▸ Exercise: Among the lines of the records below, copy those that hold the word "output".

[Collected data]
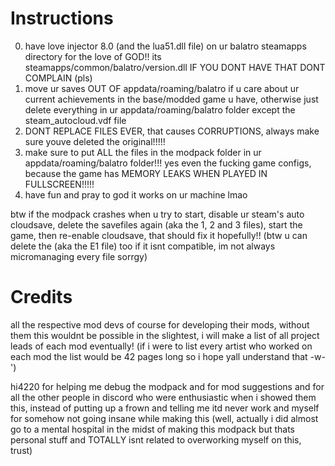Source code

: # Instructions

0. have love injector 8.0 (and the lua51.dll file) on ur balatro steamapps directory for the love of GOD!! its steamapps/common/balatro/version.dll IF YOU DONT HAVE THAT DONT COMPLAIN (pls)
1. move ur saves OUT OF appdata/roaming/balatro if u care about ur current achievements in the base/modded game u have, otherwise just delete everything in ur appdata/roaming/balatro folder except the steam_autocloud.vdf file
2. DONT REPLACE FILES EVER, that causes CORRUPTIONS, always make sure youve deleted the original!!!!!
3. make sure to put ALL the files in the modpack folder in ur appdata/roaming/balatro folder!!! yes even the fucking game configs, because the game has MEMORY LEAKS WHEN PLAYED IN FULLSCREEN!!!!!
4. have fun and pray to god it works on ur machine lmao

btw if the modpack crashes when u try to start, disable ur steam's auto cloudsave, delete the savefiles again (aka the 1, 2 and 3 files), start the game, then re-enable cloudsave, that should fix it hopefully!! (btw u can delete the (aka the E1 file) too if it isnt compatible, im not always micromanaging every file sorrgy)

# Credits

all the respective mod devs of course for developing their mods, without them this wouldnt be possible in the slightest, i will make a list of all project leads of each mod eventually! (if i were to list every artist who worked on each mod the list would be 42 pages long so i hope yall understand that -w-')

hi4220 for helping me debug the modpack and for mod suggestions
and for all the other people in discord who were enthusiastic when i showed them this, instead of putting up a frown and telling me itd never work
and myself for somehow not going insane while making this (well, actually i did almost go to a mental hospital in the midst of making this modpack but thats personal stuff and TOTALLY isnt related to overworking myself on this, trust)
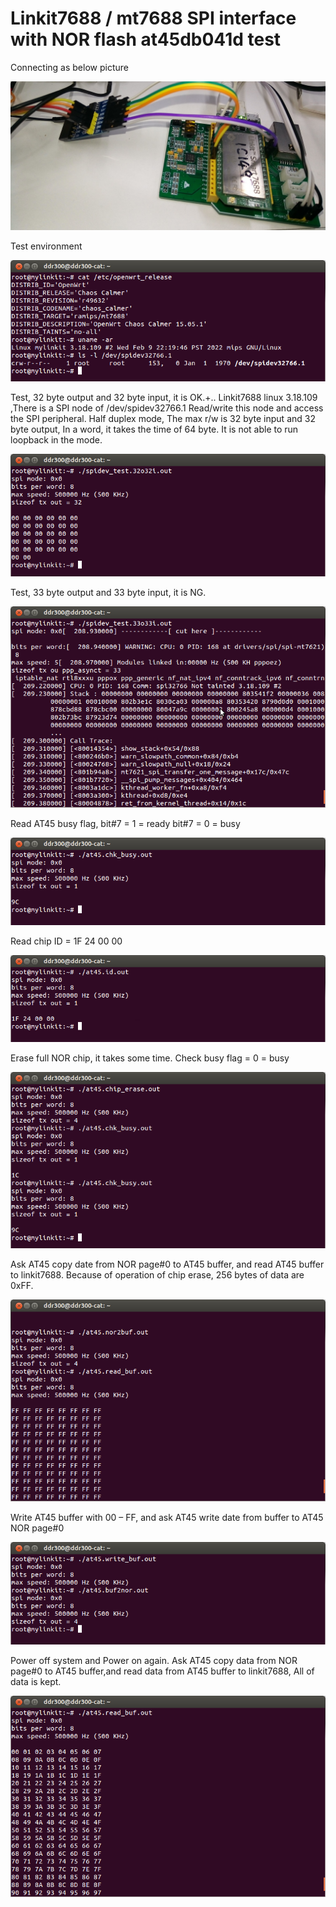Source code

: # Linkit7688 / mt7688 SPI interface with NOR flash at45db041d test

Connecting as below picture

![pic](pic/P_20230103_145531_1.jpg)

Test environment

![pic](pic/000.png)
  
Test, 32 byte output and 32 byte input, it is OK.+..
Linkit7688 linux 3.18.109 ,There is a SPI node of /dev/spidev32766.1
Read/write this node and access the SPI peripheral.
Half duplex mode, The max r/w is 32 byte input and 32 byte output,
In a word, it takes the time of 64 byte. It is not able to run loopback in the mode.

![pic](pic/00.png)
  
Test, 33 byte output and 33 byte input, it is NG.

![pic](pic/01.png)
  
Read AT45 busy flag,
bit#7 = 1 = ready
bit#7 = 0 = busy

![pic](pic/02.png)
  
Read chip ID = 1F 24 00 00

![pic](pic/03.png)
  
Erase full NOR chip, it takes some time.
Check busy flag = 0 = busy

![pic](pic/04.png)
  
Ask AT45 copy date from NOR page#0 to AT45 buffer, and read AT45 buffer to linkit7688.
Because of operation of chip erase, 256 bytes of data are 0xFF.

![pic](pic/10.png)
  
Write AT45 buffer with 00 – FF, and ask AT45 write date from buffer to AT45 NOR page#0

![pic](pic/12.png)
  
Power off system and Power on again.
Ask AT45 copy data from NOR page#0 to AT45 buffer,and read data from AT45 buffer to linkit7688,
All of data is kept.

![pic](pic/16.png)
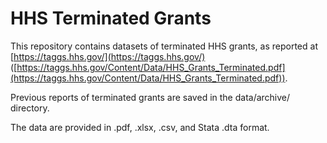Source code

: # HHS Terminated Grants
This repository contains datasets of terminated HHS grants, as reported at [https://taggs.hhs.gov/](https://taggs.hhs.gov/) ([https://taggs.hhs.gov/Content/Data/HHS_Grants_Terminated.pdf](https://taggs.hhs.gov/Content/Data/HHS_Grants_Terminated.pdf)). 

Previous reports of terminated grants are saved in the data/archive/ directory.

The data are provided in .pdf, .xlsx, .csv, and Stata .dta format.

▸ Reply to the exercise:
Test, 32 byte output and 32 byte input, it is OK.+..
Half duplex mode, The max r/w is 32 byte input and 32 byte output,
Test, 33 byte output and 33 byte input, it is NG.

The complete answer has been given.